Want help with COVID strategies? Give us a call at 301-593-5285.Return to top
Reaching consensus on pod rules
As a pod, all of you need to agree upon rules all of you will follow all the time.
What is safe? Everyone has a surprisingly different definition of “safety.” Because a pod is rules based, it’s important you understand each other’s risk tolerance. And since older adults are at greatest risk—one in ten older than age 70 is likely to die if they get COVID—podmates need to agree to fairly stringent rules.
A podmate can become infected, show no symptoms, and still infect other podmates.
What to avoid. The Centers for Disease Control and Prevention has determined that spending more than fifteen minutes total over the course of a day within six feet of persons with COVID (even with no symptoms) is enough to become infected and infectious. Also, if they sneeze or cough on you, or if you eat with the same utensils. Indoor time is riskier than outdoor time.

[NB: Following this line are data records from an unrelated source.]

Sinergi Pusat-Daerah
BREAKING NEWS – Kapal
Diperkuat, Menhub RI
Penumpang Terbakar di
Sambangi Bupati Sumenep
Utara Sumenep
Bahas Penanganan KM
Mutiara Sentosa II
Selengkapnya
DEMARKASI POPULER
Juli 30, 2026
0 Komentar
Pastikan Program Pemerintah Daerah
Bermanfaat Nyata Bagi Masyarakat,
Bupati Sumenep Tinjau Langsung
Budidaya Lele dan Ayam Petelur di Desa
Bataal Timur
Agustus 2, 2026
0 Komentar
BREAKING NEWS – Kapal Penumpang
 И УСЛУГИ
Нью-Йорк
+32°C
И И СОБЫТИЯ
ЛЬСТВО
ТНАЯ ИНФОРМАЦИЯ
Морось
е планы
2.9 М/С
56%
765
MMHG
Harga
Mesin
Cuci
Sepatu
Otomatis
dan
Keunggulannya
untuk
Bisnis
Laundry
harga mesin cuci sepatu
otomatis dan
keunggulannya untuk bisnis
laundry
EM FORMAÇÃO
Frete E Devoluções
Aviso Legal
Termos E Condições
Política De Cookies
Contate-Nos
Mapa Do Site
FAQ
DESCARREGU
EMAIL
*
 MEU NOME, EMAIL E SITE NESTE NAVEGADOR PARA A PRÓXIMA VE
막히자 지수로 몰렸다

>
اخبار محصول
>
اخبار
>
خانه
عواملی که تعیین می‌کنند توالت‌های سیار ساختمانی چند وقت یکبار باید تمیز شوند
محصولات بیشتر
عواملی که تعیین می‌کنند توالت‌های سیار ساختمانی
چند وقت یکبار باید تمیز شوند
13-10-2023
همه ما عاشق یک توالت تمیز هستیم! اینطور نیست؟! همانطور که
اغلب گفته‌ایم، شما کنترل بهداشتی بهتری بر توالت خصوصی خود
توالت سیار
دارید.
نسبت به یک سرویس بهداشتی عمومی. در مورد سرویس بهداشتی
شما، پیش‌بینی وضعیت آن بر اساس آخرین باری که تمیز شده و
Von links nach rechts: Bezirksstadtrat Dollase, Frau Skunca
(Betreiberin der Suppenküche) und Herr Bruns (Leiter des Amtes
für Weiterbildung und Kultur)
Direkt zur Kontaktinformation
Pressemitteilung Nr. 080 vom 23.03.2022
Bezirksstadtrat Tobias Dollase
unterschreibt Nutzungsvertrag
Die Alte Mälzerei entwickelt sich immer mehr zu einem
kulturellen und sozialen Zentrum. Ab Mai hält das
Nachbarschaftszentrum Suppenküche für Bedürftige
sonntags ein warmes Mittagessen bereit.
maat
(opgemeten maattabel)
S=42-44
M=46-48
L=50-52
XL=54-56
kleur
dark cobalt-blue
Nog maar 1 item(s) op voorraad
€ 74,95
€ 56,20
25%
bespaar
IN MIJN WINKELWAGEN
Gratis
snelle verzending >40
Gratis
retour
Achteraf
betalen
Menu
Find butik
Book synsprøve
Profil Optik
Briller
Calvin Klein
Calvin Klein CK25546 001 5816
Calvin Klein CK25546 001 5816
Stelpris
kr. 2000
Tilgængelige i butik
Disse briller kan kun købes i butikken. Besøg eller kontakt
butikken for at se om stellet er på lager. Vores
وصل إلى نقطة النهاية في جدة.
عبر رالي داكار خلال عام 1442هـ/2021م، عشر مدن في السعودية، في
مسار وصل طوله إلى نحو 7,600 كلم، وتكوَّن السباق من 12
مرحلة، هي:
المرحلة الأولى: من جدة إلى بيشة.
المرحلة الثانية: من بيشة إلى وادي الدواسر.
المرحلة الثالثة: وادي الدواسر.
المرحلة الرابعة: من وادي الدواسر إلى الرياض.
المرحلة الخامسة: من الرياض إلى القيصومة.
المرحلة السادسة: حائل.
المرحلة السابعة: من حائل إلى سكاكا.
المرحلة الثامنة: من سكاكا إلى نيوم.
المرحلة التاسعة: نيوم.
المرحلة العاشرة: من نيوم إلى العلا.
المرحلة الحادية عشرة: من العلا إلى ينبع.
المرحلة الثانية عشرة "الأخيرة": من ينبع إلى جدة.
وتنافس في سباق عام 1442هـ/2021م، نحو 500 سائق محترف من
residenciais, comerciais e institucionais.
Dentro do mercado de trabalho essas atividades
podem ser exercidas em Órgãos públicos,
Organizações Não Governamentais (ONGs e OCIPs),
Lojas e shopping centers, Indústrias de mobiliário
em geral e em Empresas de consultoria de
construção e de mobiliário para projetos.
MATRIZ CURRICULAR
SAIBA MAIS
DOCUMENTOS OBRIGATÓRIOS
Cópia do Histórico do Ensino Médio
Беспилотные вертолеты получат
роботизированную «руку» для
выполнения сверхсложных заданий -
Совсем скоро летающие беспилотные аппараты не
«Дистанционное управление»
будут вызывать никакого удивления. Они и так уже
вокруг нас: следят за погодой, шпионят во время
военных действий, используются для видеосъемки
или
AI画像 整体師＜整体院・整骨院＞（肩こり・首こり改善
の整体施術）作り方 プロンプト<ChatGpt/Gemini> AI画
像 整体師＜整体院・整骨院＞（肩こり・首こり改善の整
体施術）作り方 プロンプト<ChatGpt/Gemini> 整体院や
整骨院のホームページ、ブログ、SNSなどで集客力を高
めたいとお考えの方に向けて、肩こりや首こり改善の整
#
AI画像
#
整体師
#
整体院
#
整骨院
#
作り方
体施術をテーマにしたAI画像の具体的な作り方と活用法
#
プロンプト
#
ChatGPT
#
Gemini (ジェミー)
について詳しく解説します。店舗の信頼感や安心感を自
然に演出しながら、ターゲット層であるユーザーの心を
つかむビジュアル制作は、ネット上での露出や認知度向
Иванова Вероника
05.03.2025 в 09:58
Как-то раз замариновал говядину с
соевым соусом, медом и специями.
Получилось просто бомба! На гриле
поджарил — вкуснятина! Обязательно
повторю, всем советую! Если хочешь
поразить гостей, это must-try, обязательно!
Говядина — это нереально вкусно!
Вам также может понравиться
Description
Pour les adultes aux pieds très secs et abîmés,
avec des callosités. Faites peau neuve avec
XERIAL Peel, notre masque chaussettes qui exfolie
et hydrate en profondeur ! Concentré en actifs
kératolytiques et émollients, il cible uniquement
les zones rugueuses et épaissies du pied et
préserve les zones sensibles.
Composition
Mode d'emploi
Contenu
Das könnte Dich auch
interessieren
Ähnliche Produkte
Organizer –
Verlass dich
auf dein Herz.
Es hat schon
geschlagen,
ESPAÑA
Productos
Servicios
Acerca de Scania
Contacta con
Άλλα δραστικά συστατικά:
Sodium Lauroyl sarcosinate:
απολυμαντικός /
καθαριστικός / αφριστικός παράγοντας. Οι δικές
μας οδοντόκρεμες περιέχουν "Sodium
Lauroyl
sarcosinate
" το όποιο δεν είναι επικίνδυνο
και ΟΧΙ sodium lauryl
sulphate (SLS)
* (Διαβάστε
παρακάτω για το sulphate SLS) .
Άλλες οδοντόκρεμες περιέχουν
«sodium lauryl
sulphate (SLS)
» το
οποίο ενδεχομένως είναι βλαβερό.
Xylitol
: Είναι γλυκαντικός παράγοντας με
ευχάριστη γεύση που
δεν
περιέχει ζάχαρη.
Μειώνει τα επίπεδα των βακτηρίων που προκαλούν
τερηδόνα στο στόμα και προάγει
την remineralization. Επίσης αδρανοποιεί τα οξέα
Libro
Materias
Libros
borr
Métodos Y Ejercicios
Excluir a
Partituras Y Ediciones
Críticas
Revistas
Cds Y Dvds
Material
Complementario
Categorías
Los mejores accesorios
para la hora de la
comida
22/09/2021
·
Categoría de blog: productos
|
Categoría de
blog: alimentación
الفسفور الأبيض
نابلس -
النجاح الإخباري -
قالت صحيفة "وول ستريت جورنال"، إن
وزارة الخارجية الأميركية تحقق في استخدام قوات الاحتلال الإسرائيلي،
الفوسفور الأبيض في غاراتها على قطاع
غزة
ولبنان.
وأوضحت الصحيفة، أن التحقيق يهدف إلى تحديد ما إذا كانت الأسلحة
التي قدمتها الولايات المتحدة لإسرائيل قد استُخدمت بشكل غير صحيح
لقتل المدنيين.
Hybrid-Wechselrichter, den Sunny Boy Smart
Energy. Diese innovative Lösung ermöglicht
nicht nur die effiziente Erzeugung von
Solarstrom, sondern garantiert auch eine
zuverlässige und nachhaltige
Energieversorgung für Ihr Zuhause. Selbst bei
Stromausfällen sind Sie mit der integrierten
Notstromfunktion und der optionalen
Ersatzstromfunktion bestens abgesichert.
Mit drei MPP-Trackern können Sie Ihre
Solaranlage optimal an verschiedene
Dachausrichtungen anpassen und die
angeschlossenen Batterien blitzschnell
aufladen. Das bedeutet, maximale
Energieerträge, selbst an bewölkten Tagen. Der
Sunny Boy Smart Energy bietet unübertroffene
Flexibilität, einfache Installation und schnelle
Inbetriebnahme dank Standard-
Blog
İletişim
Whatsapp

Consider these questions as you decide on rules:
When with others outside the pod:
- Can everyone agree to wear masks at all times?
- What is the maximum time to be spent indoors with non-podmates per day? Is there a difference between a windowless office space and a large, well-ventilated store?
- What if others in the indoor setting are not wearing masks (in a restaurant or on public transportation)?
- What if the room is crowded or it’s not easy to maintain a six-foot distance? (Masks do not replace the need for social distancing.)
- What about traveling? By car? Taxi or ride sharing? Train or bus? Plane?
- Any other activities by podmates that might raise concerns: In-person doctor visits? Hospitalizations? Hair salons? The gym?
Write down the rules you have all agreed to and give everyone a copy.Return to top
When pod safety is breached
Everyone does the best they can. And still things happen. As part of your rules discussion, you will want to agree on quarantine procedures in the case of a breach.
What is a quarantine? Think of it as a fresh wipe or reset. This is a period when an individual stays secluded from others until it’s clear they are not infected or infectious. Quarantine is actually something for all podmates to practice before you start meeting with relaxed restrictions.
CDC guidelines for quarantine:
- Stay at home. This requires planning so you don’t need to go out for food or other errands
- Monitor for symptoms daily (fever over 100.4°, cough, shortness of breath)
- Any other quarantine recommendations from your local health department
- Assuming no symptoms, when the quarantine is lifted, continue monitoring daily for another fourteen days
- If symptoms occur at any time, contact your health care provider and follow their recommendations
Length of quarantine if no symptoms:
- Seven full days if a test taken on Day 5 comes back negative (5%–12% chance of still being infected or infectious)
- Ten full days if without testing (1%–10% chance of still being infected or infectious)
- Fourteen days is the gold standard, no test needed
Podmates agree to complete transparency. If there has been a breach, no matter the circumstances, you must all agree to tell each other immediately. The infected person (and anyone who had contact with them after the incident) should go into quarantine. Shaming and blaming discourages honesty. Best to express concern for your podmate and simply follow the quarantine procedures agreed upon as a group at the beginning.